At 433 Collins Street, on a block bounded by Collins, William and Market Streets, and Flinders Lane, amidst Melbourne’s cathedrals of commerce, the gothic revival banks, with their carved stone and stained glass windows, there once stood an icon of modernism. Built in 1964, the National Mutual Building had 20 floors of office space, a retail area and a rooftop restaurant.
In front of it, the modernist architecture continued with a wide forecourt, with steps, concrete paver, and planters. Symbolic of the capitalism of the area, the Melbourne pub-rock band, Painters and Dockers, played “Die Yuppie! Die!” in the plaza. Also in the plaza, symbolic of implicit greed, were two statues celebrating the colonial establishment of Melbourne. The two figures were distanced, for neither were friends: John Batman and William Fawkner.
Gary Foley was decades ahead of the Black Lives Matter when he put the statue of Batman on trial in 1991. Foley and fellow activist Robbie Thorpe put the figure of Batman on trial for his genocide against the Indigenous population of Tasmania, rape, theft and trespass. Of course, Batman was found guilty, anyone who looks at the evidence would know that, but there was a desperate Australian nationalism that wanted to ignore it.
Its end came in 2012 when a slab smashed onto the forecourt. The ‘experimental’ architecture attaching the skin to the building was failing. The building sat empty, waiting for demolition. The statue of Batman by Stanley Hammond was removed without any bullshit by the site’s developers. The two statues are currently in storage, there are no plans for them, and it is unlikely they will ever return to public view. And for those concerned, Melbourne still has more than enough Batman memorials.
What has been put in place of Batman and Fawkner is more engaging. The seventies were severe, hard-edge geometric. You could sit around the raised garden beds and statues, but it wouldn’t be comfortable. Around the new building, there is a native, drought-resistant garden flowing down the hill. Instead of a bronze figure, there is a bronze fountain in the shape of a Banksia seed pod. A water feature that uses very little water. It wanders playfully between rocks and can be opened and closed with a sluice gate. Nearby a water wall flows down the side of the building.

*Study material*.
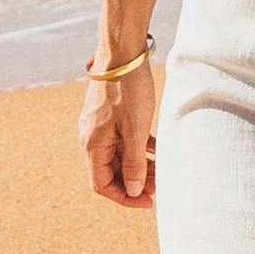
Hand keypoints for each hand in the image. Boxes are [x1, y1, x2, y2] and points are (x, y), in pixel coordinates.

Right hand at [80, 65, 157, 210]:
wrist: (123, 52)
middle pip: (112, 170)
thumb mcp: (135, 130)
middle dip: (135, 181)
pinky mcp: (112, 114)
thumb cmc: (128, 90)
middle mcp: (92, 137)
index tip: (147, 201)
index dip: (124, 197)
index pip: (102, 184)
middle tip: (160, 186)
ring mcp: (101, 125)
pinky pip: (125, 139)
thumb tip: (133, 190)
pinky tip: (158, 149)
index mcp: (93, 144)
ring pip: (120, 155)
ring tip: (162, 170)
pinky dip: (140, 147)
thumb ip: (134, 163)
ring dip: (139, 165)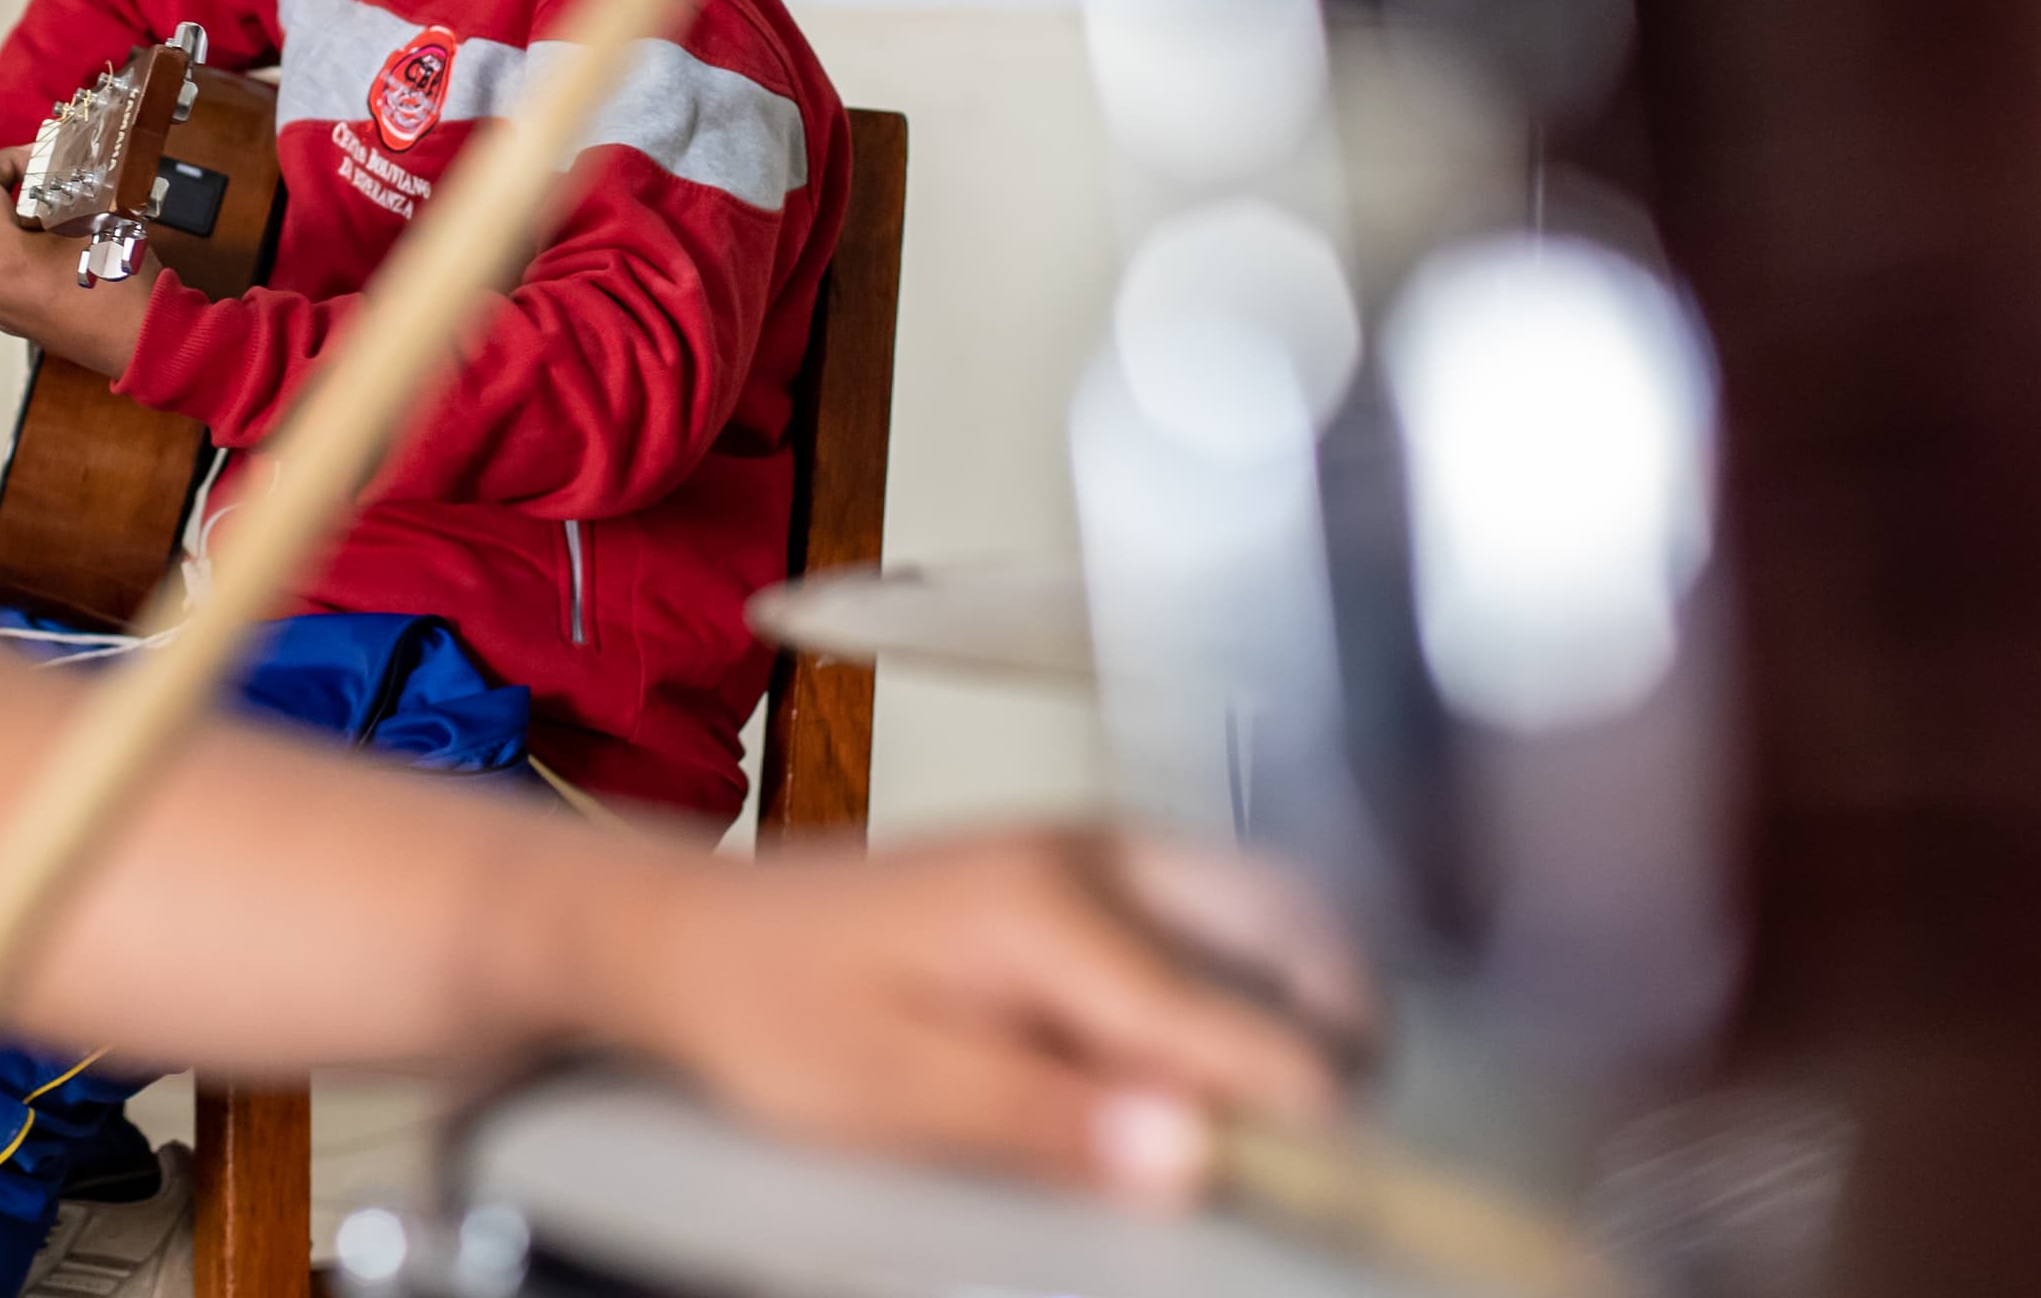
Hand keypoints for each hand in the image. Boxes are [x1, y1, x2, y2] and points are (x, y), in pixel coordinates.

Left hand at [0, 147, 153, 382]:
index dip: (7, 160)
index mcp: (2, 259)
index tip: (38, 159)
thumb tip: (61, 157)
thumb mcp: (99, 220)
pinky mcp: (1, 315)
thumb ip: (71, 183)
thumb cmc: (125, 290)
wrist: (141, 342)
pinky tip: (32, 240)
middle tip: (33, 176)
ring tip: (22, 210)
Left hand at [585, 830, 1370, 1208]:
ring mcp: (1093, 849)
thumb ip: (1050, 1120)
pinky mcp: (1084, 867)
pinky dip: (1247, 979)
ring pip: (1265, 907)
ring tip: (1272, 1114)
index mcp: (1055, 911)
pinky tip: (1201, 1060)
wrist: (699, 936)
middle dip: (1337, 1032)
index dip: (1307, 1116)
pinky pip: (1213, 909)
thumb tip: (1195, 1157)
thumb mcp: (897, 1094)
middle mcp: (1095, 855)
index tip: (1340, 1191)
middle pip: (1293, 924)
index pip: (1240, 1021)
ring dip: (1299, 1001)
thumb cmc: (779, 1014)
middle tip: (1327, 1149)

==

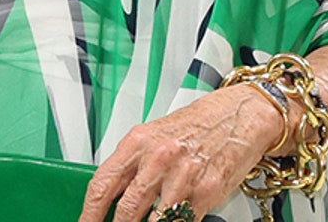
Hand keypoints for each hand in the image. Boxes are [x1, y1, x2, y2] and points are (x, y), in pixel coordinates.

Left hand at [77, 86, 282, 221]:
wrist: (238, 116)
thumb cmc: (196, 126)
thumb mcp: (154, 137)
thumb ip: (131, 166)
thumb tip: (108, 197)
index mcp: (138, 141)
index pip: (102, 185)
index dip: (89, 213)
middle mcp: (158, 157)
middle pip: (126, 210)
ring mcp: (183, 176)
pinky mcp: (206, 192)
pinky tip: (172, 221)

*Task 1*. In the text about the National Mutual Building, what shape does the bronze fountain take?
*Task 2*. Print the section of the text about the National Mutual Building starting at "At 433 Collins" and ending at "and William Fawkner.".
*Task 3*. Proceed with the text about the National Mutual Building from the point where it stops.

*Written answer 1*. A Banksia seed pod.

*Written answer 2*.
At 433 Collins Street, on a block bounded by Collins, William and Market Streets, and Flinders Lane, amidst Melbourne’s cathedrals of commerce, the gothic revival banks, with their carved stone and stained glass windows, there once stood an icon of modernism. Built in 1964, the National Mutual Building had 20 floors of office space, a retail area and a rooftop restaurant.
In front of it, the modernist architecture continued with a wide forecourt, with steps, concrete paver, and planters. Symbolic of the capitalism of the area, the Melbourne pub-rock band, Painters and Dockers, played “Die Yuppie! Die!” in the plaza. Also in the plaza, symbolic of implicit greed, were two statues celebrating the colonial establishment of Melbourne. The two figures were distanced, for neither were friends: John Batman and William Fawkner.

*Written answer 3*.
There has been no evidence of any loss of knowledge of history nor any sanitisation of history. Nor was there any other disaster predictions made about removing statues in recent years because they were uninformed brainfarts from conservative commentators. Instead, it appears that people are enjoying the absence of Batman.
With one finger, the statue of Michael Gudinski outside the Rod Laver Arena points to the sky. A strange gesture – reminiscent of da Vinci’s John the Baptist. However, unlike da Vinci’s Baptist, Gudinski is not recommending the heavens but looking at the stars; he has promoted many music stars.
The Mushroom Group (aka Mushroom Records) founder Gudinski emphasises the ‘Entertainment’ part of the precinct. The mushrooms on the base signify the Mushroom Group that Gudinski founded. Over the years, many of the bands that he represented played in the arena.
The distinction between “Arts” and “Entertainment” is part of the collective consciousness, divided by the Yarra River and built into the city’s fabric. Like the arts precinct on the Southbank, Both have extensive parklands, trains, and trams. Melbourne’s entertainment district is the sports stadiums, which are regularly used for large stadium concerts, on the north bank of the Yarra River.
When I looked, some real dry stems were amidst the bronze mushrooms. The remains of some flowers. Gudinski is still being mourned a little over a year after his death on 2 March 2021. But what will it mean in a couple of decades? Who will recognise him then? Curiously, Gudinski’s name is in stone and, on a bronze plaque on the back of the plinth that gives more details about his life and words “Forever #1”. As if there was already some uncertainty of him being recognised.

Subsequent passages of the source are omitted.